══ Data for this task ══

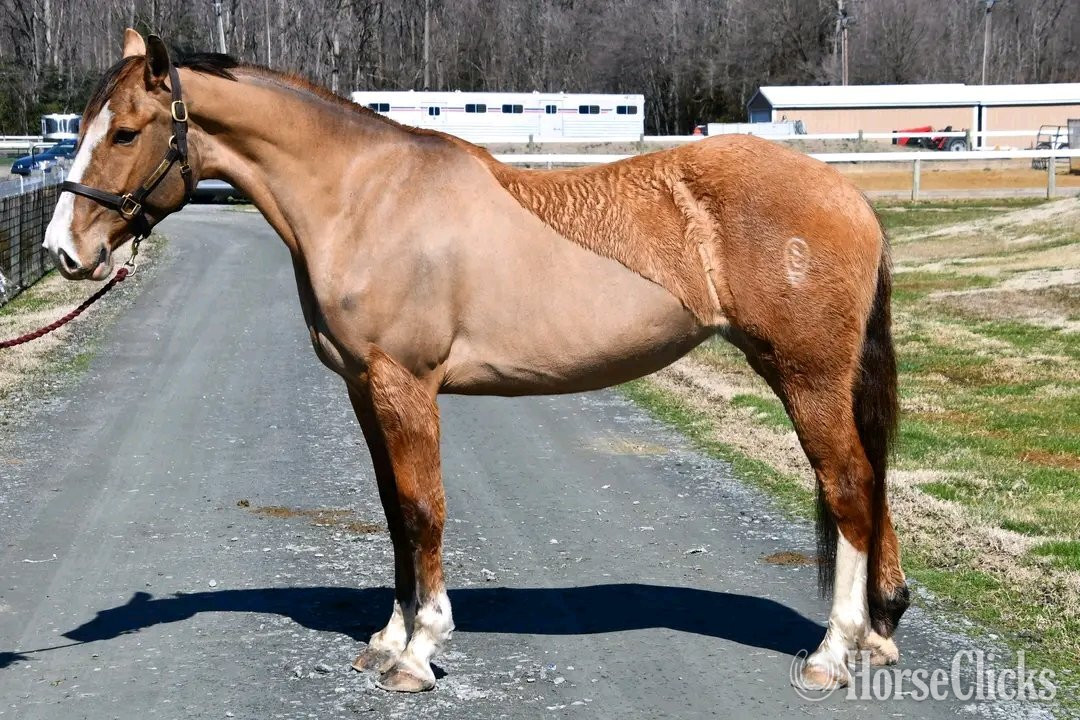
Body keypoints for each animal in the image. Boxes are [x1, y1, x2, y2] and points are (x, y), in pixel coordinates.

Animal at [43, 29, 908, 693]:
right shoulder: (364, 389)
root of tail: (850, 199)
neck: (363, 198)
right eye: (82, 126)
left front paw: (420, 652)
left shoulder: (405, 387)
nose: (63, 251)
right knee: (867, 485)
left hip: (806, 378)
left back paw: (832, 654)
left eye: (126, 133)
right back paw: (877, 633)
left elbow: (424, 509)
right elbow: (394, 511)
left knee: (848, 487)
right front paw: (389, 639)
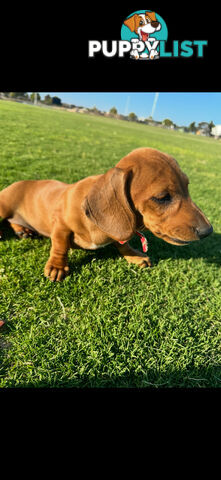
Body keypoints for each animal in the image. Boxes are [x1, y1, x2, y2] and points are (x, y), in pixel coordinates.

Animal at [0, 147, 212, 282]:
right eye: (162, 197)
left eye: (187, 186)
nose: (208, 231)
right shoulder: (60, 223)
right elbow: (59, 244)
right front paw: (57, 266)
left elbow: (123, 243)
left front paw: (134, 255)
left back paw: (22, 230)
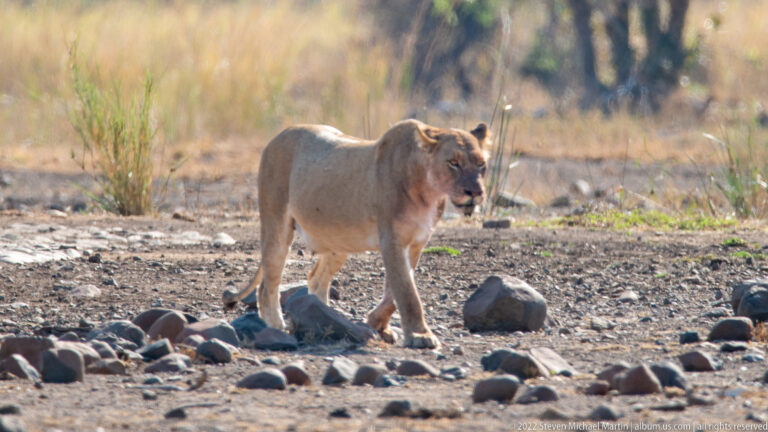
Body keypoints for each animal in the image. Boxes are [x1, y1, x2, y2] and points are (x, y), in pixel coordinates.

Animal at [222, 119, 488, 348]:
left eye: (481, 165)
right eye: (453, 163)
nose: (475, 192)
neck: (428, 192)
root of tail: (278, 136)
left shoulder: (416, 242)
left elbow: (394, 292)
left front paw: (378, 325)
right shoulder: (391, 239)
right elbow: (407, 292)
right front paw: (420, 336)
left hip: (338, 241)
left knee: (316, 278)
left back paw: (323, 317)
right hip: (276, 224)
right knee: (267, 284)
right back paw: (277, 326)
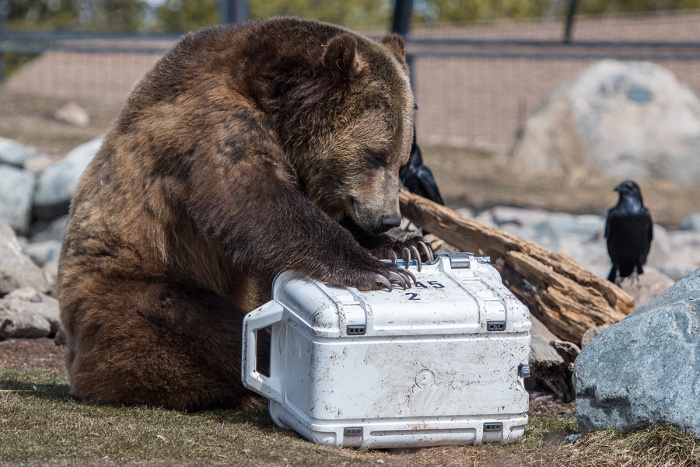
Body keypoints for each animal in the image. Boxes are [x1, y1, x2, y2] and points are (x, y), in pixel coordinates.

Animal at [58, 17, 434, 411]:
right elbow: (257, 200)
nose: (388, 218)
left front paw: (406, 246)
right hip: (132, 289)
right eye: (375, 155)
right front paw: (380, 271)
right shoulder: (212, 122)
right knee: (203, 326)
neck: (276, 99)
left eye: (401, 161)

═══

> Task prompt:
For this exercise, the lines from the one containing "right back paw: (877, 633)" through the last line of the entries above are to be output exactly, both included, and pictures are skipped.

> The answer:
right back paw: (877, 633)
left elbow: (424, 509)
right elbow: (394, 511)
left knee: (848, 487)
right front paw: (389, 639)
Body keypoints for each animal in the image. Boxes are [x1, y1, x2, y2] and points are (x, y), in pixel coordinates.

Animal at [0, 147, 212, 282]:
right eye: (162, 197)
left eye: (187, 186)
nose: (208, 231)
right shoulder: (60, 223)
right elbow: (59, 244)
right front paw: (57, 266)
left elbow: (123, 243)
left front paw: (134, 255)
left back paw: (22, 230)
Body keypoints for each animal in the image. Boxes are [x1, y1, x2, y2] and points are (x, y), in pixel coordinates.

Animal at [222, 119, 488, 348]:
left eye: (481, 165)
right eye: (453, 163)
nose: (475, 192)
neck: (428, 192)
root of tail: (278, 136)
left shoulder: (416, 242)
left elbow: (394, 292)
left front paw: (378, 325)
right shoulder: (391, 239)
right elbow: (407, 292)
right front paw: (420, 336)
left hip: (338, 241)
left knee: (316, 278)
left back paw: (323, 317)
right hip: (276, 224)
right knee: (267, 284)
right back paw: (277, 326)
Body keypoints for each animal in the image. Boxes are [x1, y1, x2, y2] and points are (x, y), in pixel coordinates.

Animal at [58, 17, 434, 411]:
right elbow: (257, 200)
nose: (388, 218)
left front paw: (406, 246)
right hip: (132, 289)
right eye: (375, 155)
right front paw: (380, 271)
right shoulder: (212, 122)
right knee: (203, 326)
neck: (276, 99)
left eye: (401, 161)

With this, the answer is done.